Bon à savoir. Contrairement à certaines idées reçues, un avertissement n’est pas nécessairement une LRAR dans laquelle l’employeur indique prononcer cette sanction. L’e-mail du supérieur comportant un reproche, le rappel à l’ordre, le recadrage sont des avertissements au sens de la loi.
« Alors, tout est sanction ? » Non, et c’est là toute la difficulté. La Cour de cassation a jugé que des écrits de l’employeur par lesquels celui-ci se borne (i) à demander au salarié de se ressaisir avec des propositions à cette fin ou (ii) à mettre en garde un salarié sur la portée de ses propos ne sont pas des sanctions disciplinaires (Cass. soc. 13.12.2011 n° 10-20135 ; Cass soc. 05.07.2011 n° 10-19561) .
Le risque « non bis in idem ». Lorsqu’un écrit, d’apparence banale, est qualifié d’avertissement, il constitue une sanction disciplinaire. Or, il existe un principe, appelé « non bis in idem », selon lequel, sauf réitération, des faits déjà sanctionnés ne peuvent pas faire l’objet d’une nouvelle sanction.
L’usage de la sanction
Sachez que la frontière est fine. À bien étudier la jurisprudence, l’écrit comportant un reproche et invitant le salarié à corriger le tir serait un avertissement tandis que l’écrit alertant le salarié sur un comportement critiquable en lui indiquant que cela pourrait être éventuellement qualifié de faute ne serait qu’une mise en garde. Ainsi, à notre sens, il est pratiquement impossible de dire avec certitude ce qui est une mise en garde autorisant une sanction ultérieure des mêmes faits et ce qui est un avertissement épuisant le pouvoir disciplinaire de l’employeur.

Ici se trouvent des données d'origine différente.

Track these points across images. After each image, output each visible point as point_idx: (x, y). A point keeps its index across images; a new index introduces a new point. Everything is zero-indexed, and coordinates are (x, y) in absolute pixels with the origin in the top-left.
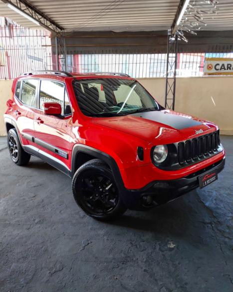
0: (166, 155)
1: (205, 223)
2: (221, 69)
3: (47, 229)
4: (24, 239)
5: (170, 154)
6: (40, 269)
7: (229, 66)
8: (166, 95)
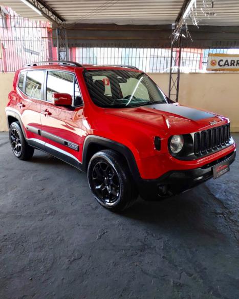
0: (182, 145)
1: (217, 214)
2: (224, 66)
3: (60, 220)
4: (38, 230)
5: (186, 144)
6: (58, 258)
7: (233, 62)
8: (170, 90)
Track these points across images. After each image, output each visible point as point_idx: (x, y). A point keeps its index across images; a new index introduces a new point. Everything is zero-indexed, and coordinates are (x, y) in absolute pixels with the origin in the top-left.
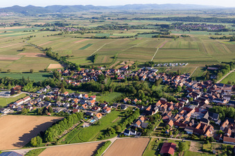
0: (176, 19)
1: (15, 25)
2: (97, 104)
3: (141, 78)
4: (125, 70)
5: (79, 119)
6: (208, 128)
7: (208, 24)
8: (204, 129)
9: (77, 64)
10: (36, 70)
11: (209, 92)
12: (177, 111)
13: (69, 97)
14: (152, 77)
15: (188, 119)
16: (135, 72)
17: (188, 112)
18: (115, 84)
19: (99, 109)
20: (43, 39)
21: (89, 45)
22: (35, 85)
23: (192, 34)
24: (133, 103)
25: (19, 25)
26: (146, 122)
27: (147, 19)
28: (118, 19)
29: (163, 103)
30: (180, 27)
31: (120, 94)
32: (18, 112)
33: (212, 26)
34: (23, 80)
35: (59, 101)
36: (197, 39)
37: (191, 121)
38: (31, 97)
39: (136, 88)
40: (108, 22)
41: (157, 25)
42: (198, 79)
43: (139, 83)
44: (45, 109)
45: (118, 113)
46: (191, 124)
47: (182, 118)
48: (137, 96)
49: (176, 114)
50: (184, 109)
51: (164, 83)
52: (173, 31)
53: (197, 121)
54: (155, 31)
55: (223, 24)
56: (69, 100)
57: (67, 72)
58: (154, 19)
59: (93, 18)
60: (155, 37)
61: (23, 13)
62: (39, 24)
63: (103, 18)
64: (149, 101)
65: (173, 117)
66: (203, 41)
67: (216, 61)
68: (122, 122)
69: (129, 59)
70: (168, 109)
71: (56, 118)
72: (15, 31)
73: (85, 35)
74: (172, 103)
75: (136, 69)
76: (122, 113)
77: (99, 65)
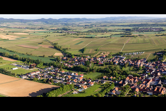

Prohibez les réactions immédiates. Souvent, sous le coup de l’énervement, le chef d’entreprise ou le N+1 du salarié fautif adresse un e-mail un peu vif au salarié dès que la faute est connue. Attention ! Cet écrit, même sans mention du mot « avertissement » est une sanction disciplinaire. Le licenciement pour les mêmes faits est injustifié.
Faites un choix. Quand vous considérez qu’un acte ou une omission d’un salarié n’est pas « normal », vous devez d’abord en apprécier la gravité au regard de sa qualification, de son ancienneté, de ses fonctions et responsabilités.
Soit la gravité est telle qu’il faut d’emblée envisager une sanction supérieure à l’avertissement : engagez la procédure prévue.
Soit vous envoyez un courrier d’avertissement, d’alerte, de mise en garde ou de recadrage en ayant à l’esprit que, sauf réitération, vous ne pourrez pas prononcer de sanction pour ces faits.
Distinguer un avertissement d’une mise en garde ou recadrage écrit est difficile. Or, la requalification d’un écrit a priori banal en un avertissement entraîne l’annulation de la sanction prononcée pour les faits visés dans le premier écrit. Prohibez tout écrit « à chaud » et fixez vos objectifs avant toute réaction écrite.